After completing significant work, call engram_extract with a summary of
what was built, decided, or changed. Engram will structure and store the
facts automatically.
Tool reference
engram_query
Retrieve facts relevant to a task description. This is the primary tool — call it at the start of a session or whenever you need to recall past decisions.
engram_query(task, project?, cwd?, hops?, top_k?)
| Param | Type | Default | Description |
|---|---|---|---|
task |
string | required | Natural-language task description or question |
project |
string | auto-detect | Project name to query. Auto-detected from cwd if omitted. |
cwd |
string | null | Working directory for project auto-detection |
hops |
number | 3 | BFS traversal depth for graph expansion |
top_k |
number | 25 | Maximum number of facts to return |
engram_extract
Extract structured facts from a text snippet and store them in the project graph. Use this at the end of a session to persist what was decided or learned.
engram_extract(text, project?, cwd?, source_name?, verify?)
| Param | Type | Default | Description |
|---|---|---|---|
text |
string | required | Raw text to extract facts from (transcript, notes, etc.) |
project |
string | auto-detect | Project to store facts in. Auto-detected from cwd if omitted. |
cwd |
string | null | Working directory for project auto-detection |
source_name |
string | "mcp_extract" | Label for the source (e.g. "session-2026-04-24") |
verify |
boolean | false | Run a second verification pass to catch missed facts |
engram_stats
Return node counts and graph statistics for a project. Useful for confirming extraction succeeded or understanding what's in memory.

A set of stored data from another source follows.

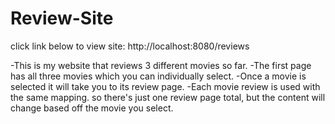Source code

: # Review-Site

click link below to view site:
http://localhost:8080/reviews

-This is my website that reviews 3 different movies so far.
-The first page has all three movies which you can individually select.
-Once a movie is selected it will take you to its review page.
-Each movie review is used with the same mapping. so there's just one review page total, but the content will change based off the movie you select.
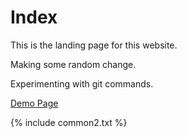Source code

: # Index

This is the landing page for this website.

Making some random change.

Experimenting with git commands.

[Demo Page](topics/demo.md)

{% include common2.txt %}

engram_stats(project?, cwd?)
| Param | Type | Default | Description |
|---|---|---|---|
project |
string | auto-detect | Project name. Auto-detected from cwd if omitted. |
cwd |
string | null | Working directory for project auto-detection |
engram_list_projects
List all projects in ~/.engram/projects/. Takes no parameters.
engram_list_projects()
Troubleshooting
Tools don't appear in my editor
Make sure engram is on your PATH. Run which engram in a terminal. If it's not found, reinstall with python3.13 -m pip install engram and confirm your Python bin directory is in PATH. Also make sure you are using Python 3.13 — Engram will not install correctly on 3.14+.
engram_query returns no results
The project may be empty or not yet initialized. Run engram list in a terminal to see what projects exist and how many nodes they contain. If the project is empty, run engram extract <project> <file> or engram onboard <project> to populate it.
engram_extract fails with model errors
Check that ~/.engram/config.yaml has a valid API key for your configured model. Gemini Flash requires a GEMINI_API_KEY env var or an api_key under the llm: section in config. See the configuration reference for details.
Project auto-detection picks the wrong project
Auto-detection matches the current working directory to a project name by path fragment. Pass project explicitly to override it, or use engram mcp-serve --project my-project to pin a single project for the entire server session.